TASK TO COMPLETE:
Copy the text of the listing below word for word, beginning at its first line and stopping after the line that contains "NETZAUSBAU IM ERSTEN". Leave the pictures out.

Stored items from a collection:
***

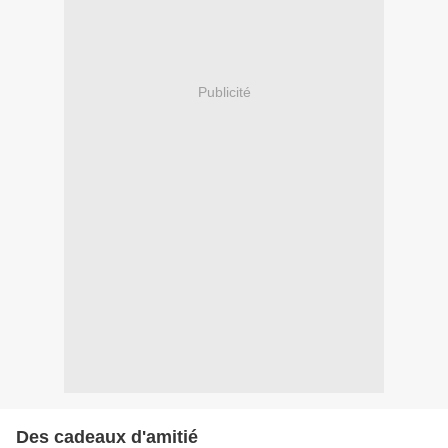
Publicité
Des cadeaux d'amitié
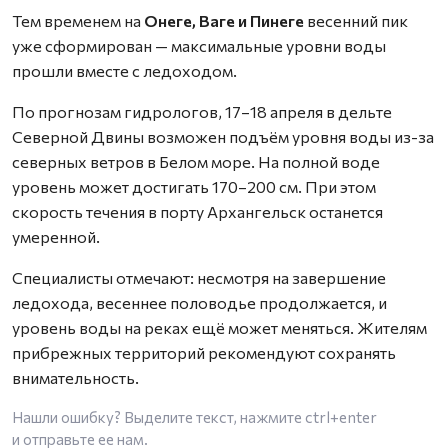
Тем временем на
Онеге, Ваге и Пинеге
весенний пик
уже сформирован — максимальные уровни воды
прошли вместе с ледоходом.
По прогнозам гидрологов, 17–18 апреля в дельте
Северной Двины возможен подъём уровня воды из-за
северных ветров в Белом море. На полной воде
уровень может достигать 170–200 см. При этом
скорость течения в порту Архангельск останется
умеренной.
Специалисты отмечают: несмотря на завершение
ледохода, весеннее половодье продолжается, и
уровень воды на реках ещё может меняться. Жителям
прибрежных территорий рекомендуют сохранять
внимательность.
Нашли ошибку? Выделите текст, нажмите
ctrl+enter
и отправьте ее нам.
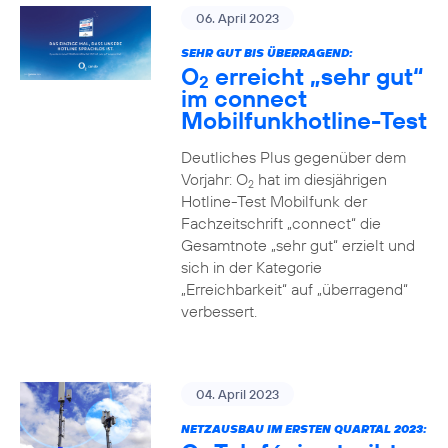
06. April 2023
SEHR GUT BIS ÜBERRAGEND:
O
erreicht „sehr gut“
2
im connect
Mobilfunkhotline-Test
Deutliches Plus gegenüber dem
Vorjahr: O
hat im diesjährigen
2
Hotline-Test Mobilfunk der
Fachzeitschrift „connect“ die
Gesamtnote „sehr gut“ erzielt und
sich in der Kategorie
„Erreichbarkeit“ auf „überragend“
verbessert.
04. April 2023
NETZAUSBAU IM ERSTEN QUARTAL 2023:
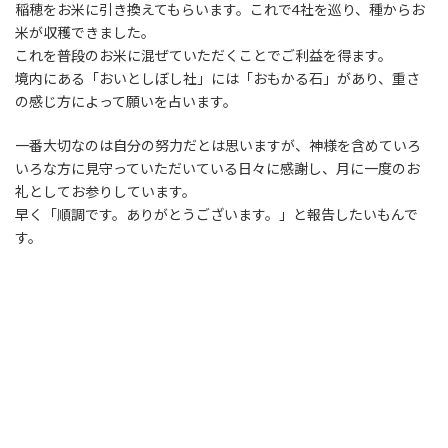
稲穂をお米に引き換えてもらいます。これで4社を巡り、種からお
米が収穫できました。
これを普段のお米に混ぜていただくことでご利益を得ます。
境内にある「おいとしぼし社」には「おもかる石」があり、重さ
の感じ方によって願いを占います。
一番大切なのは自分の努力だとは思いますが、神様を含めていろ
いろな方に見守っていただいている日々に感謝し、月に一度のお
礼としてお参りしています。
早く「順調です。ありがとうございます。」と報告したいもんで
す。
#クロスビープランニング #サイクリングパートナー #XBPlanning
#大阪 #奈良 #兵庫 #神戸 #京都 #和歌山 #OSAKA #KYOTO #淀川 #
大和川 #初心者 #未経験者 #サイクリング #ツアー #ガイド #レンタ
ル #レンタルバイク #レンタサイクル #自転車 #淡路島 #アワイチ
#琵琶湖 #ビワイチ #しまなみ海道 #篠山 #サポート #ロードバイク
#マウンテンバイク #クロスバイク #子供用 #はったつさん #住吉大
社 #初辰参り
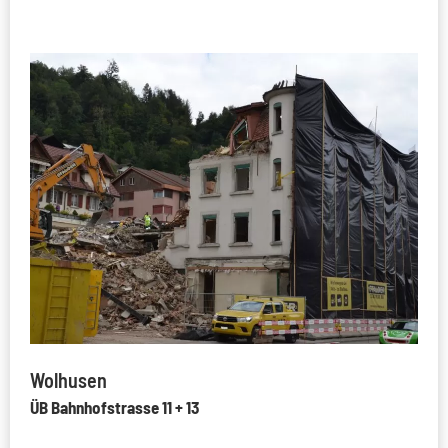
Wolhusen
ÜB Bahnhofstrasse 11 + 13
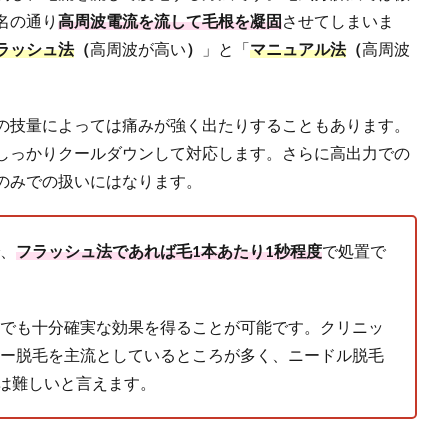
名の通り
高周波電流を流して毛根を凝固
させてしまいま
ラッシュ法
（
高周波が高い
）
」と「
マニュアル法
（
高周波
の技量によっては痛みが強く出たりすることもあります。
しっかりクールダウンして対応します。さらに高出力での
のみでの扱いにはなります。
、
フラッシュ法であれば毛1本あたり1秒程度
で処置で
でも十分確実な効果を得ることが可能です。クリニッ
ー脱毛を主流としているところが多く、ニードル脱毛
は難しいと言えます。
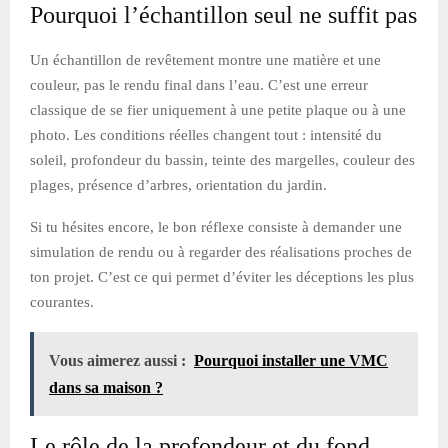
Pourquoi l’échantillon seul ne suffit pas
Un échantillon de revêtement montre une matière et une
couleur, pas le rendu final dans l’eau. C’est une erreur
classique de se fier uniquement à une petite plaque ou à une
photo. Les conditions réelles changent tout : intensité du
soleil, profondeur du bassin, teinte des margelles, couleur des
plages, présence d’arbres, orientation du jardin.
Si tu hésites encore, le bon réflexe consiste à demander une
simulation de rendu ou à regarder des réalisations proches de
ton projet. C’est ce qui permet d’éviter les déceptions les plus
courantes.
Vous aimerez aussi :
Pourquoi installer une VMC
dans sa maison ?
Le rôle de la profondeur et du fond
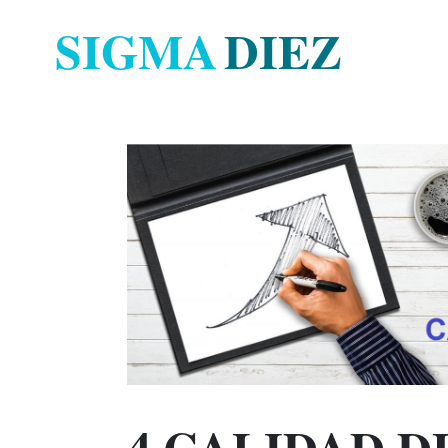
SIGMA
DIEZ
4.CALIDAD D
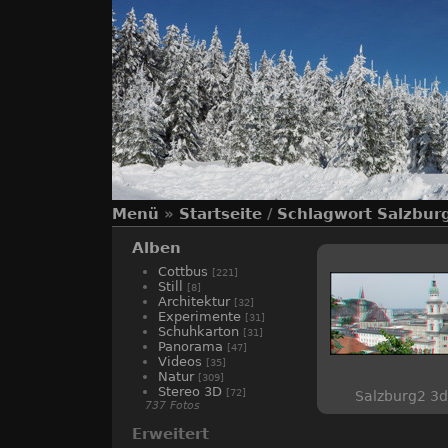
Menü
»
Startseite
/
Schlagwort
Salzbur
Alben
Cottbus
[221]
Still
[8]
Architektur
[32]
Experimente
[31]
Schuhkarton
[31]
Panorama
[47]
Videos
[35]
Natur
[309]
Stereo 3D
[72]
Salzburg2 3d
737 Fotos
Erweitert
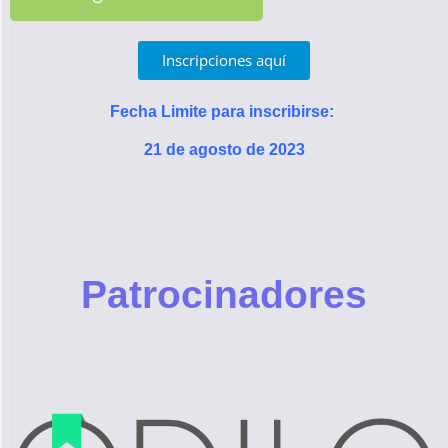
Inscripciones aquí
Fecha Limite para inscribirse:
21 de agosto de 2023
Patrocinadores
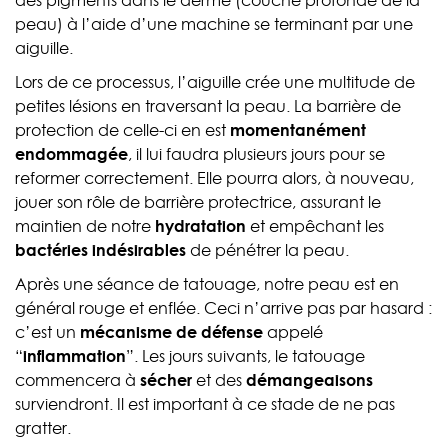
des pigments dans le derme (couche profonde de la
peau) à l’aide d’une machine se terminant par une
aiguille.
Lors de ce processus, l’aiguille crée une multitude de
petites lésions en traversant la peau. La barrière de
protection de celle-ci en est
momentanément
endommagée
, il lui faudra plusieurs jours pour se
reformer correctement. Elle pourra alors, à nouveau,
jouer son rôle de barrière protectrice, assurant le
maintien de notre
hydratation
et empêchant les
bactéries indésirables
de pénétrer la peau.
Après une séance de tatouage, notre peau est en
général rouge et enflée. Ceci n’arrive pas par hasard :
c’est un
mécanisme de défense
appelé
“
inflammation
”. Les jours suivants, le tatouage
commencera à
sécher
et des
démangeaisons
surviendront. Il est important à ce stade de ne pas
gratter.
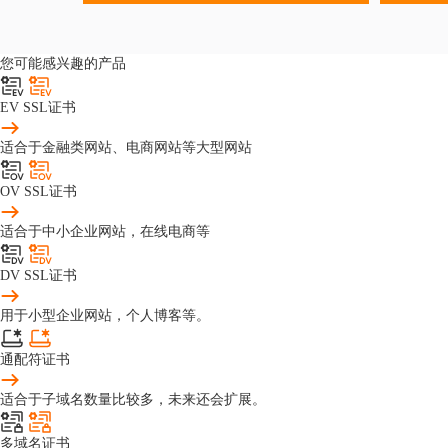
您可能感兴趣的产品
EV SSL证书
适合于金融类网站、电商网站等大型网站
OV SSL证书
适合于中小企业网站，在线电商等
DV SSL证书
用于小型企业网站，个人博客等。
通配符证书
适合于子域名数量比较多，未来还会扩展。
多域名证书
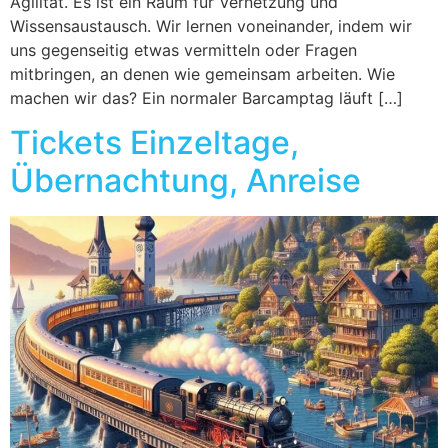
Agilität. Es ist ein Raum für Vernetzung und
Wissensaustausch. Wir lernen voneinander, indem wir
uns gegenseitig etwas vermitteln oder Fragen
mitbringen, an denen wie gemeinsam arbeiten. Wie
machen wir das? Ein normaler Barcamptag läuft […]
Tickets Einzeltage,
Übernachtung, Anreise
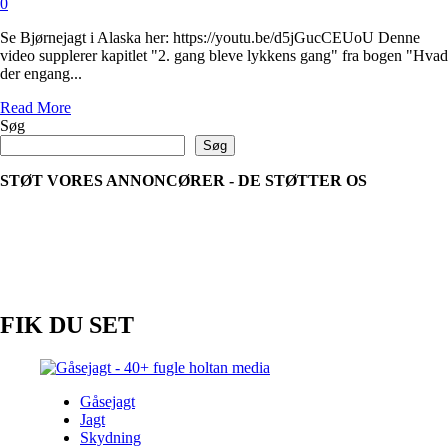
0
Se Bjørnejagt i Alaska her: https://youtu.be/d5jGucCEUoU Denne
video supplerer kapitlet "2. gang bleve lykkens gang" fra bogen "Hvad
der engang...
Read
Read More
more
Søg
about
Søg
Bjørnejagt
i
STØT VORES ANNONCØRER - DE STØTTER OS
Alaska
FIK DU SET
Gåsejagt
Jagt
Skydning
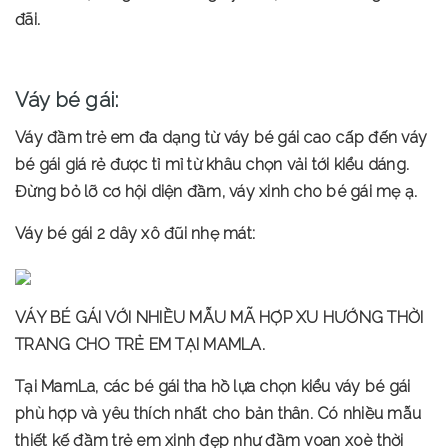
đãi.
Váy bé gái:
Váy đầm trẻ em đa dạng từ váy bé gái cao cấp đến váy
bé gái giá rẻ được tỉ mỉ từ khâu chọn vải tới kiểu dáng.
Đừng bỏ lỡ cơ hội diện đầm, váy xinh cho bé gái mẹ ạ.
Váy bé gái 2 dây xô đũi nhẹ mát:
VÁY BÉ GÁI VỚI NHIỀU MẪU MÃ HỢP XU HƯỚNG THỜI
TRANG CHO TRẺ EM TẠI MAMLA.
Tại MamLa, các bé gái tha hồ lựa chọn kiểu váy bé gái
phù hợp và yêu thích nhất cho bản thân. Có nhiều mẫu
thiết kế đầm trẻ em xinh đẹp như đầm voan xoè thời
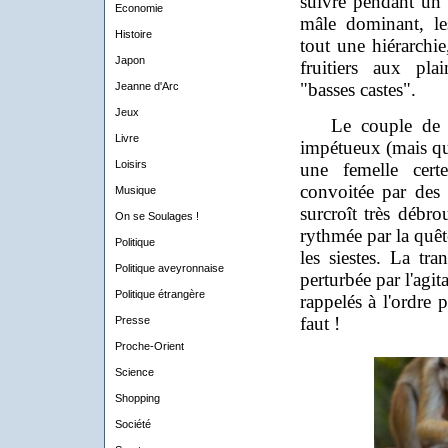
suivre pendant un 
Economie
mâle dominant, les
Histoire
tout une hiérarchi
Japon
fruitiers aux pla
"basses castes".
Jeanne d'Arc
Jeux
Le couple de hé
Livre
impétueux (mais qui
Loisirs
une femelle cert
convoitée par des 
Musique
surcroît très débro
On se Soulages !
rythmée par la quête
Politique
les siestes. La tra
Politique aveyronnaise
perturbée par l'agit
Politique étrangère
rappelés à l'ordre 
faut !
Presse
Proche-Orient
Science
Shopping
Société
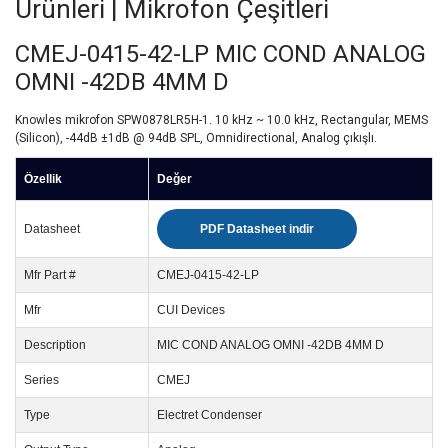
Ürünleri | Mikrofon Çeşitleri
CMEJ-0415-42-LP MIC COND ANALOG
OMNI -42DB 4MM D
Knowles mikrofon SPW0878LR5H-1. 10 kHz ~ 10.0 kHz, Rectangular, MEMS
(Silicon), -44dB ±1dB @ 94dB SPL, Omnidirectional, Analog çıkışlı.
Özellik
Değer
Datasheet
PDF Datasheet indir
Mfr Part #
CMEJ-0415-42-LP
Mfr
CUI Devices
Description
MIC COND ANALOG OMNI -42DB 4MM D
Series
CMEJ
Type
Electret Condenser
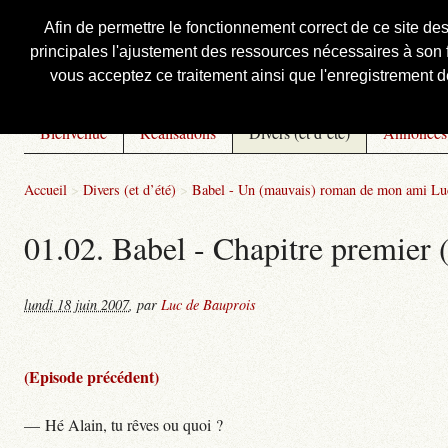
Afin de permettre le fonctionnement correct de ce site de
principales l'ajustement des ressources nécessaires à son f
Courbis, « LE » Blog Officiel
vous acceptez ce traitement ainsi que l'enregistrement de
Bienvenue
Réalisations
Divers (et d’été)
Annonces
Accueil
>
Divers (et d’été)
>
Babel - Un (mauvais) roman de mon ami Lu
01.02. Babel - Chapitre premier 
lundi 18 juin 2007
,
par
Luc de Bauprois
(Episode précédent)
— Hé Alain, tu rêves ou quoi ?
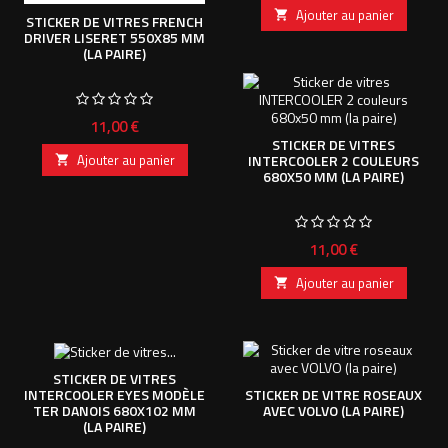
Ajouter au panier

STICKER DE VITRES FRENCH
DRIVER LISERET 550X85 MM
(LA PAIRE)
Prix
11,00 €
STICKER DE VITRES
Ajouter au panier
INTERCOOLER 2 COULEURS

680X50 MM (LA PAIRE)
Prix
11,00 €
Ajouter au panier

STICKER DE VITRES
INTERCOOLER EYES MODÈLE
STICKER DE VITRE ROSEAUX
TER DANOIS 680X102 MM
AVEC VOLVO (LA PAIRE)
(LA PAIRE)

***

RESULT:
Publicité
Des cadeaux d'amitié
Тем временем на
Онеге, Ваге и Пинеге
весенний пик
уже сформирован — максимальные уровни воды
прошли вместе с ледоходом.
По прогнозам гидрологов, 17–18 апреля в дельте
Северной Двины возможен подъём уровня воды из-за
северных ветров в Белом море. На полной воде
уровень может достигать 170–200 см. При этом
скорость течения в порту Архангельск останется
умеренной.
Специалисты отмечают: несмотря на завершение
ледохода, весеннее половодье продолжается, и
уровень воды на реках ещё может меняться. Жителям
прибрежных территорий рекомендуют сохранять
внимательность.
Нашли ошибку? Выделите текст, нажмите
ctrl+enter
и отправьте ее нам.
06. April 2023
SEHR GUT BIS ÜBERRAGEND:
O
erreicht „sehr gut“
2
im connect
Mobilfunkhotline-Test
Deutliches Plus gegenüber dem
Vorjahr: O
hat im diesjährigen
2
Hotline-Test Mobilfunk der
Fachzeitschrift „connect“ die
Gesamtnote „sehr gut“ erzielt und
sich in der Kategorie
„Erreichbarkeit“ auf „überragend“
verbessert.
04. April 2023
NETZAUSBAU IM ERSTEN QUARTAL 2023:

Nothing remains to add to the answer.